-------- Teks untuk Ditelaah

John Austin mengenbangkan gagasan yang sistematis mengenai teori positivism. Menurut Austin, satu-
satunya hukum yang shahih adalah perintah dari kekuasaan politik yang berdaulat dengan disertai
aturan dan sanksi yang tegas. Dengan cara inilah suatu system yang rasional yang terdiri dari aturan-
aturan yang saling berkaitan dapat dikonfirmasi. Dalam pandangan Austin hak barulah muncul jika ada
aturan dari penguasa yang melindungi individu dan harta benda mereka.

3)Teori Keadilan

Teori keadilan lahir dari kritik terhadap teori positivism. Tokoh yang mengembangkan teori ini ialah
Ronald Drowkin dan John Rawls. Teori Drowkin sangat mendasarkan pada kewajiban untuk
memperlakukan warganya secara sama yang di emban Negara. Tentunya, nilai-nilai moral, kekuasaan,
atau menggunakan pendasaran lainnya sebagai alasan untuk mengesampingkan hak asasi manusia
kecuali prinsip perlakuan sama itu sendiri. Oleh karenanya hak asasi manusia dimaksudkan sebagai
benteng atau dalam istilah yang digunakannya sendiri (individu) atas kehendak public yang merugikan
atau yang menjadikannya tidak mendapat perlakuan yang sama. Tapi tidak semua hak memiliki natur
sebagai dapat dijadikan sebagai benteng terhadap kehendak public. Kelompok hak yang tergolong
dalam kelompok ini adalah non-hak asasi manusia—hak yang tidak fundamental. Missal, hak untuk
mendirikan sebuah tempat tinggal di suatu tempat. Hak seperti ini dapat dilanggar oleh pemerintah
tetapi apabila didasarkan pada alasan terdapatnya kepentingan umum yang lebih besar.

----------------

_Petunjuk Tugas_:
1 - Tulis ulang bagian teks tentang teori hukum dari "John Austin mengenbangkan" sampai "harta benda mereka.", dan ganti "perintah" dengan "keputusan".
2 - Menurut teks tentang teori hukum, siapa tokoh yang mengembangkan teori keadilan?

-------- Data Tercatat

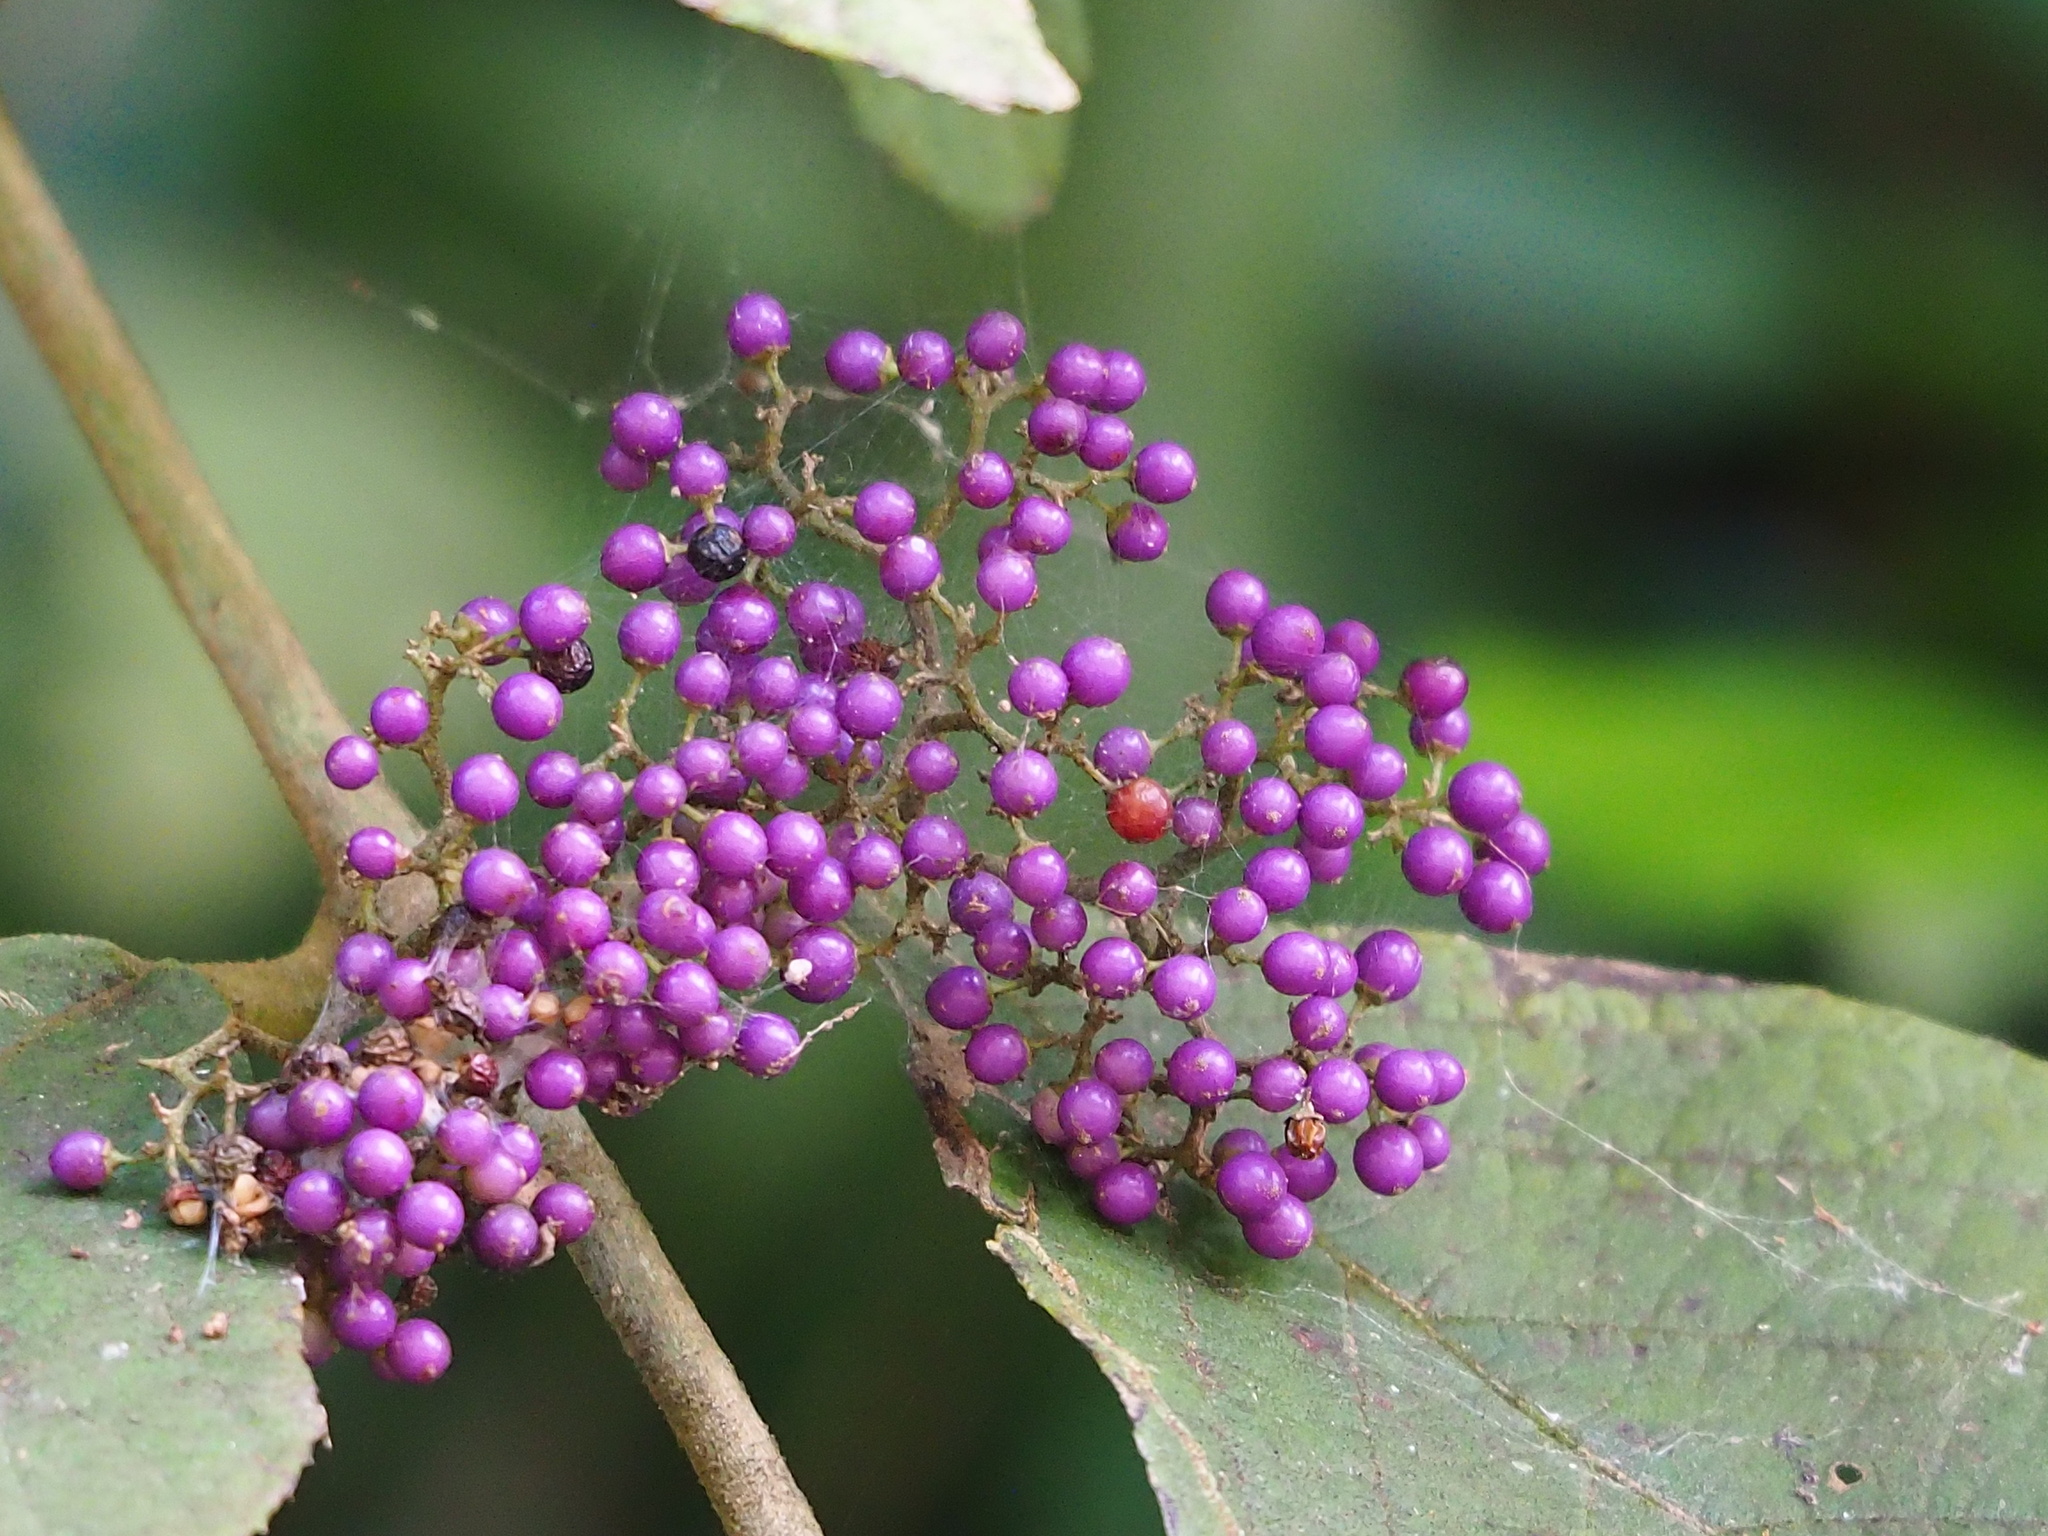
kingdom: Plantae
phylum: Tracheophyta
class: Magnoliopsida
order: Lamiales
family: Lamiaceae
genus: Callicarpa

----------------

_Jawaban Tiap Tugas_:
1 -
John Austin mengenbangkan gagasan yang sistematis mengenai teori positivism. Menurut Austin, satu-
satunya hukum yang shahih adalah keputusan dari kekuasaan politik yang berdaulat dengan disertai
aturan dan sanksi yang tegas. Dengan cara inilah suatu system yang rasional yang terdiri dari aturan-
aturan yang saling berkaitan dapat dikonfirmasi. Dalam pandangan Austin hak barulah muncul jika ada
aturan dari penguasa yang melindungi individu dan harta benda mereka.

2 - Ronald Drowkin dan John Rawls.